A stretch of the entries below is to be set down exactly, running from the line with "Налог на доходы" through the line with "ДОХОДЫ ОТ ИСПОЛЬЗОВАНИЯ", both included, and no other line.

▸ **Excerpted records**

══════

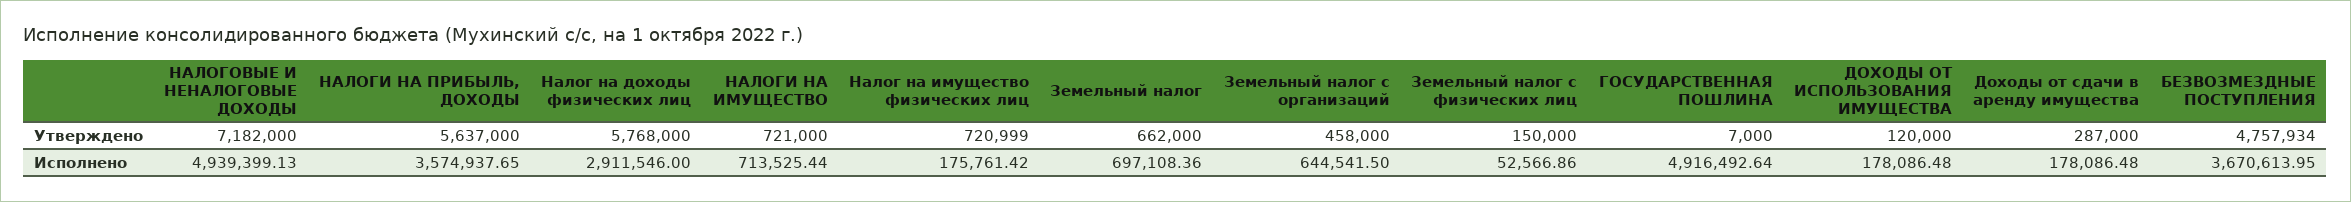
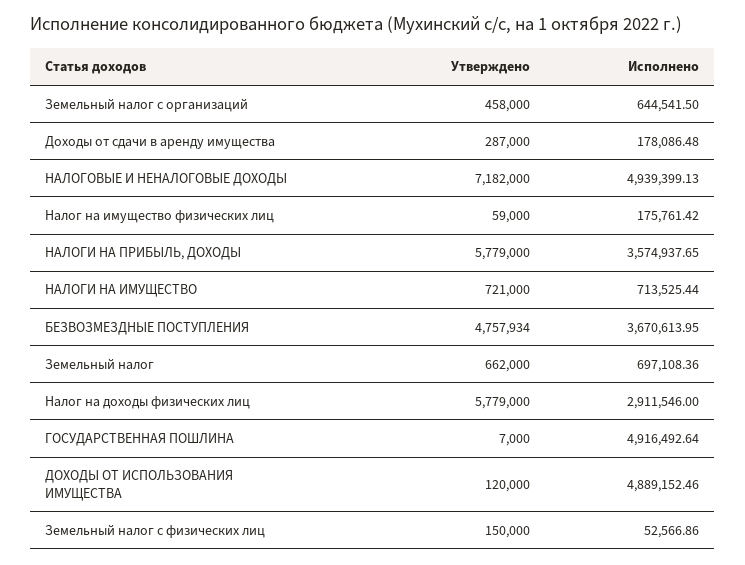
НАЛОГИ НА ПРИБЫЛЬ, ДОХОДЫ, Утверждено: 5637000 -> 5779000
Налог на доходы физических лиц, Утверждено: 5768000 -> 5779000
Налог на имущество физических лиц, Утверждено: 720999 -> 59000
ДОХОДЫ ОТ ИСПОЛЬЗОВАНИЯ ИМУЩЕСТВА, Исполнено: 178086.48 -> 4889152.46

══════

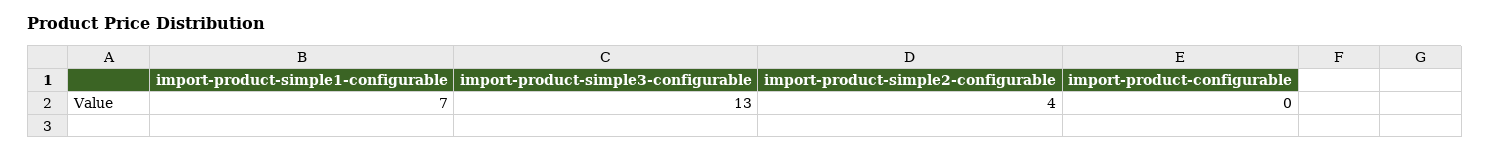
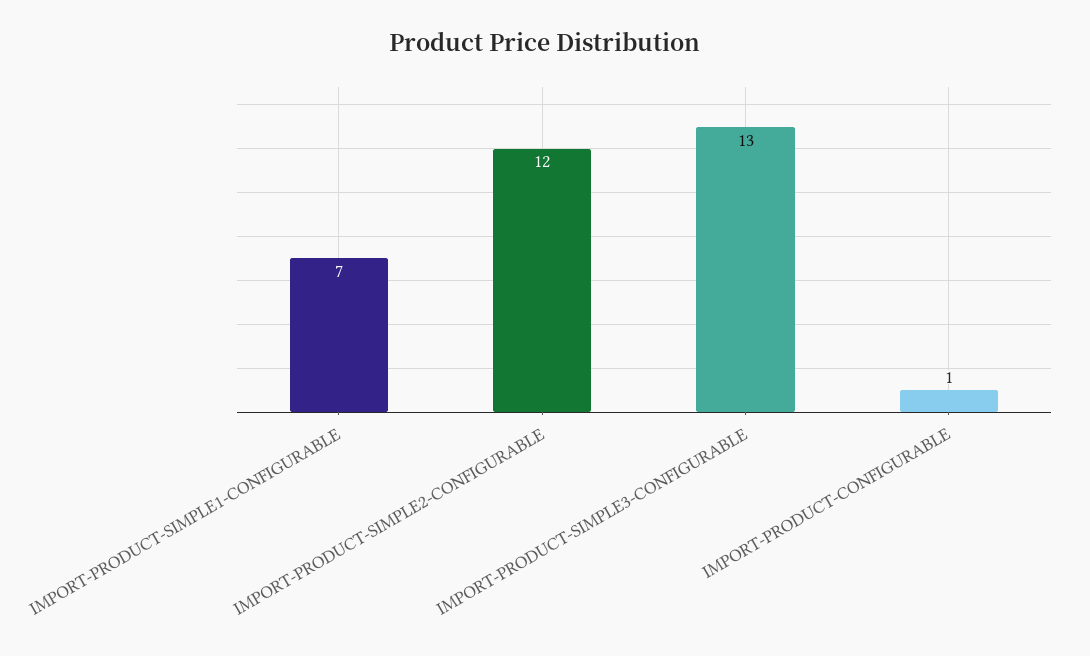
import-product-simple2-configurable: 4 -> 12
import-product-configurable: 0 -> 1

══════

▸ **Response area**
Налог на доходы физических лиц, Утверждено: 5768000 -> 5779000
Налог на имущество физических лиц, Утверждено: 720999 -> 59000
ДОХОДЫ ОТ ИСПОЛЬЗОВАНИЯ ИМУЩЕСТВА, Исполнено: 178086.48 -> 4889152.46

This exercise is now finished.